§ **PROBLEM DESCRIPTION**
Copy every item below line for line without changing any wording, and omit the pictures from your copy.

Items stored in the dataset:
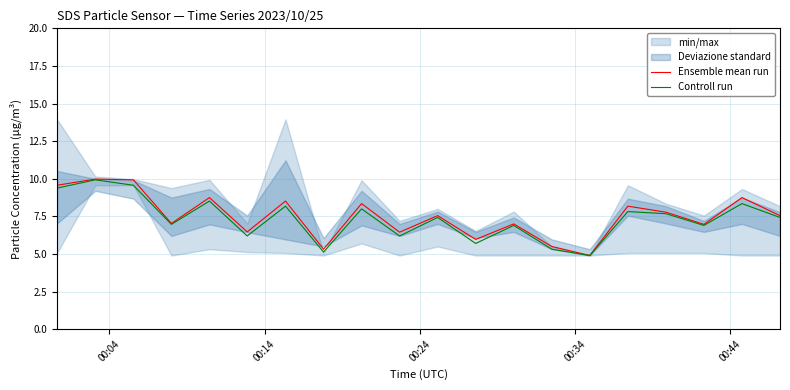

What is the smallest value displayed?

4.9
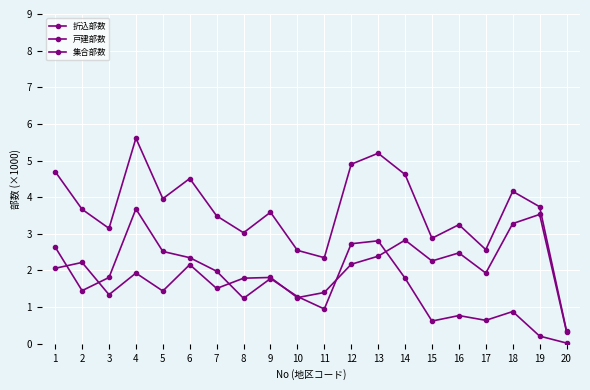

Is it true that 折込部数 equals 2.4 at 11?

True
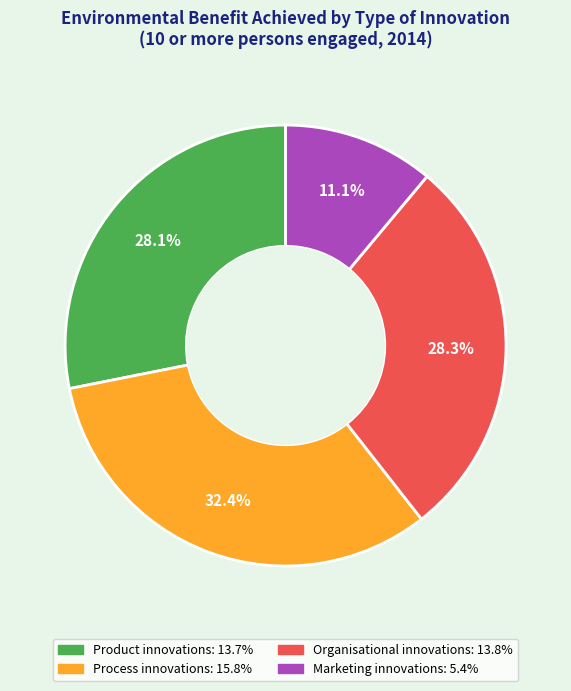

Do Process innovations and Marketing innovations together represent more than half of the pie?

No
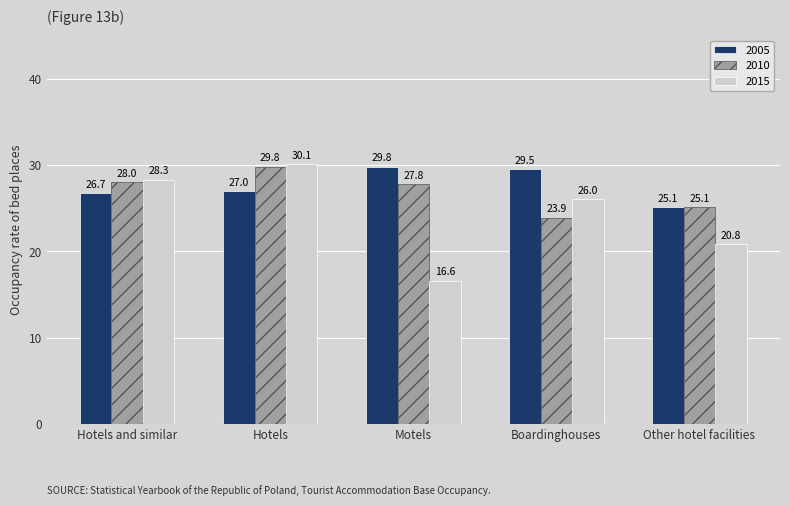

The 2010 series shows 28.0 at Hotels and similar. True or false?

True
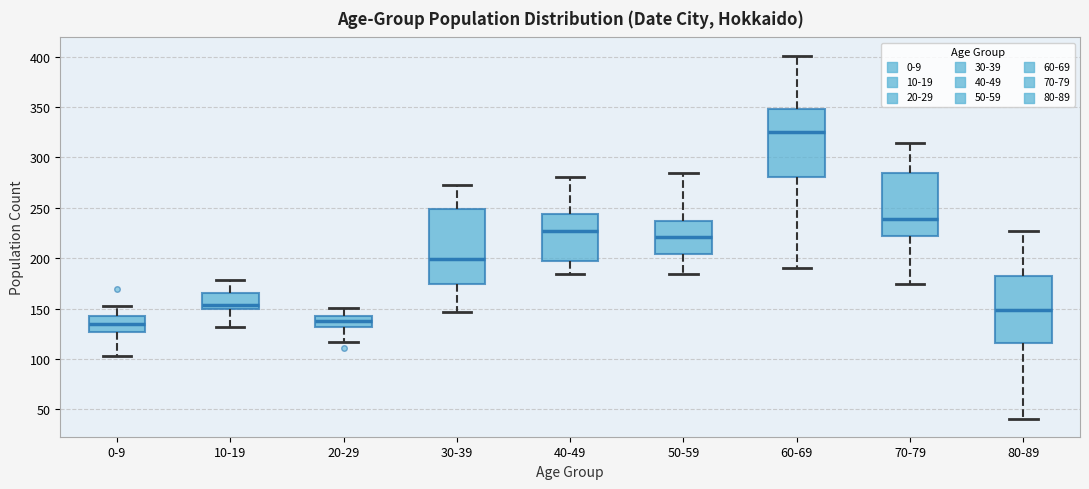

Reading left to right, read every box against the y-axis: the position of its median line, the range the box covers, and the ends of its whiskers. The values are not printed on the chart, so give them approximately, as read against the axis.

0-9: median 135, box 125 to 145, whiskers 105 to 155
10-19: median 155, box 150 to 165, whiskers 130 to 180
20-29: median 140, box 130 to 145, whiskers 115 to 150
30-39: median 200, box 175 to 250, whiskers 145 to 275
40-49: median 230, box 195 to 245, whiskers 185 to 280
50-59: median 220, box 205 to 235, whiskers 185 to 285
60-69: median 325, box 280 to 350, whiskers 190 to 400
70-79: median 240, box 225 to 285, whiskers 175 to 315
80-89: median 150, box 115 to 185, whiskers 40 to 225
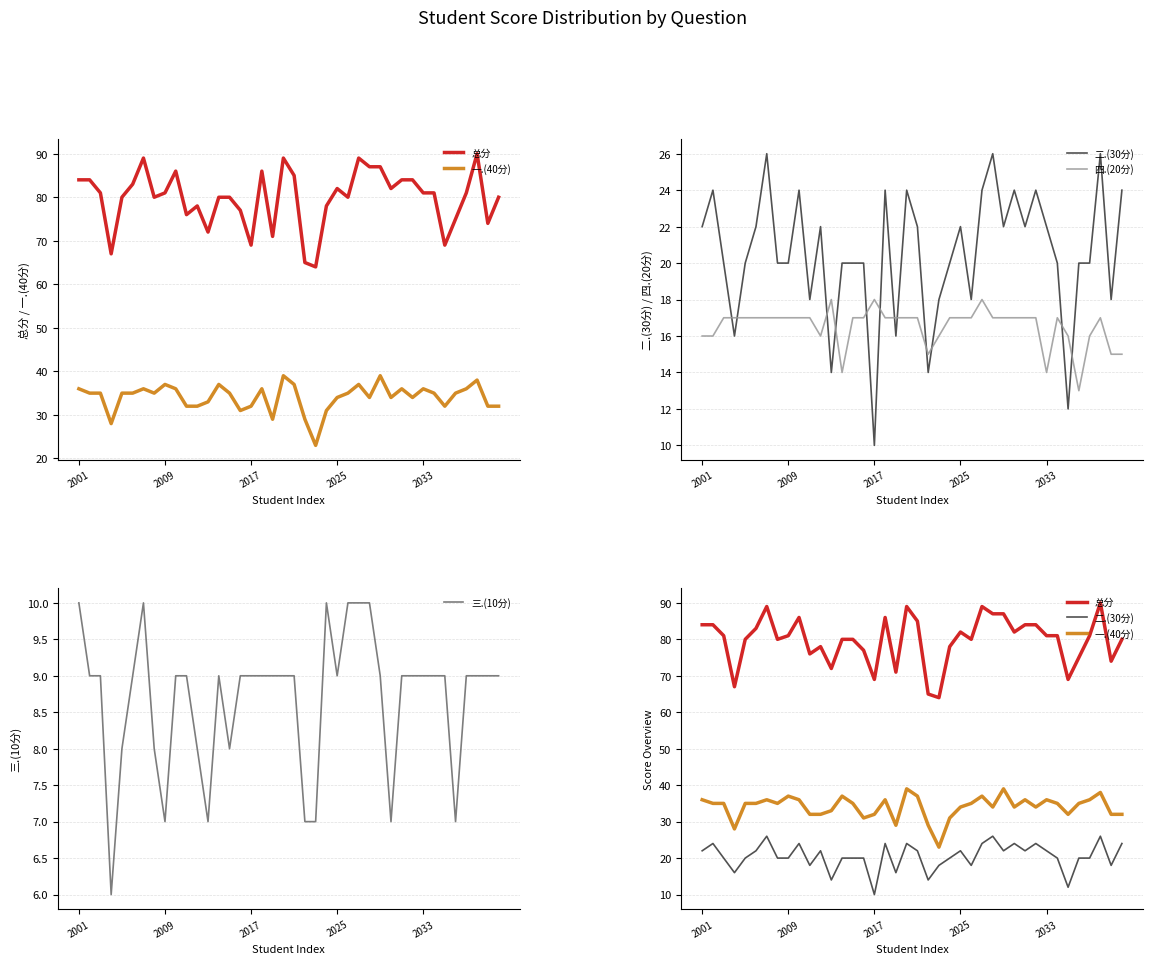

True or false: 四.(20分) has more than 0 interior local peaks.

True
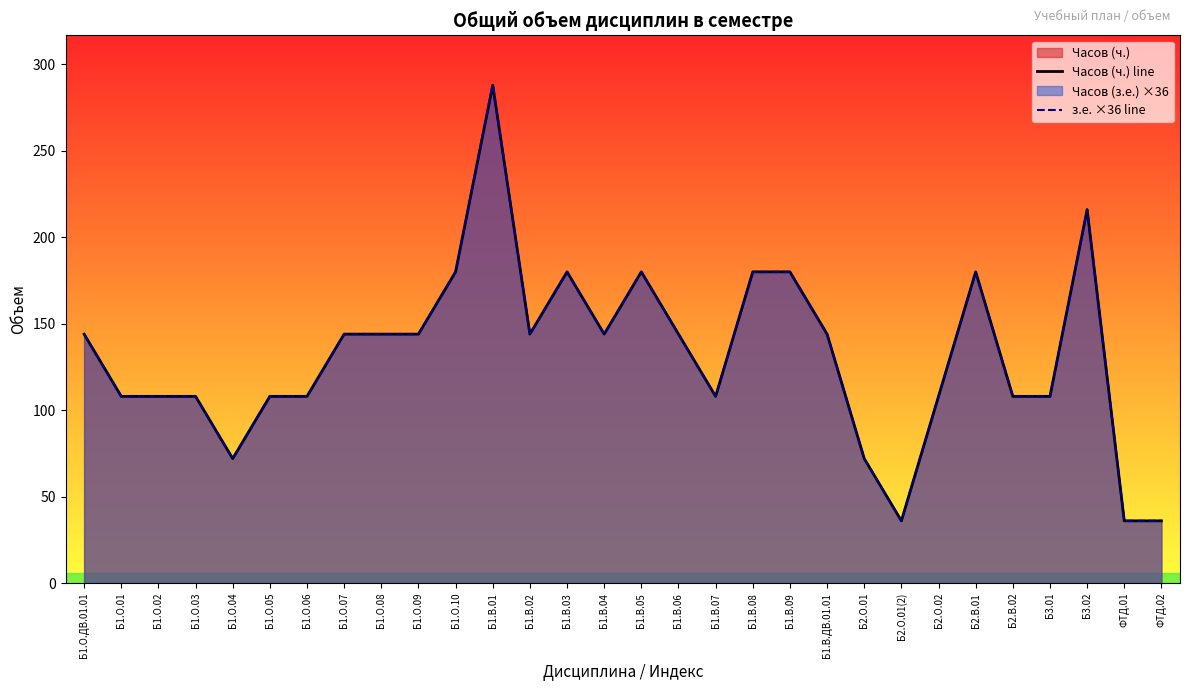

What is the greatest value displayed?

288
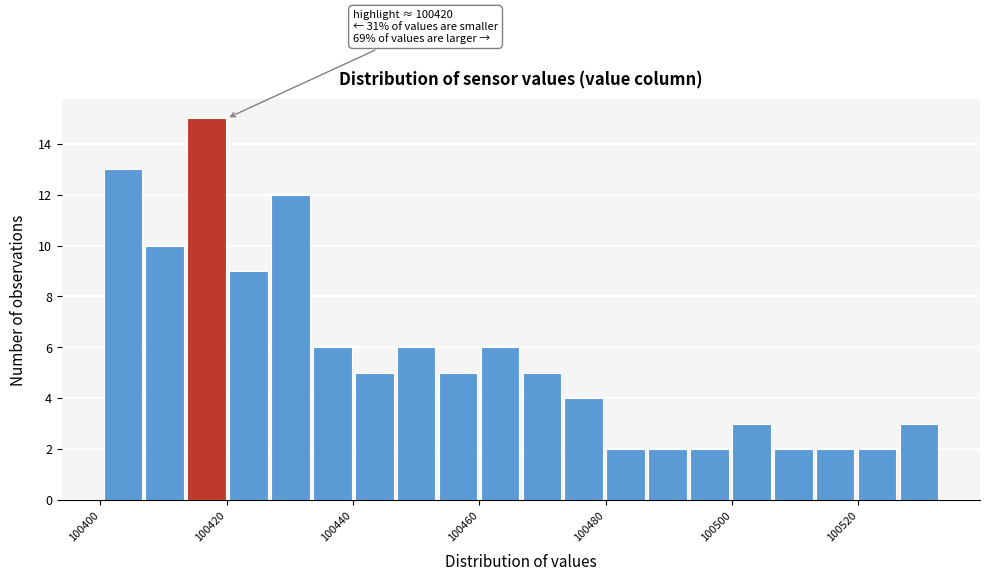

Read against the x-axis, roughly where is the centre of the tallest bar?

100416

§ **EXERCISE RESULT**
What is the smallest value displayed?

4.9

Is it true that 折込部数 equals 2.4 at 11?

True

Do Process innovations and Marketing innovations together represent more than half of the pie?

No

The 2010 series shows 28.0 at Hotels and similar. True or false?

True

Reading left to right, read every box against the y-axis: the position of its median line, the range the box covers, and the ends of its whiskers. The values are not printed on the chart, so give them approximately, as read against the axis.

0-9: median 135, box 125 to 145, whiskers 105 to 155
10-19: median 155, box 150 to 165, whiskers 130 to 180
20-29: median 140, box 130 to 145, whiskers 115 to 150
30-39: median 200, box 175 to 250, whiskers 145 to 275
40-49: median 230, box 195 to 245, whiskers 185 to 280
50-59: median 220, box 205 to 235, whiskers 185 to 285
60-69: median 325, box 280 to 350, whiskers 190 to 400
70-79: median 240, box 225 to 285, whiskers 175 to 315
80-89: median 150, box 115 to 185, whiskers 40 to 225

True or false: 四.(20分) has more than 0 interior local peaks.

True

What is the greatest value displayed?

288

Read against the x-axis, roughly where is the centre of the tallest bar?

100416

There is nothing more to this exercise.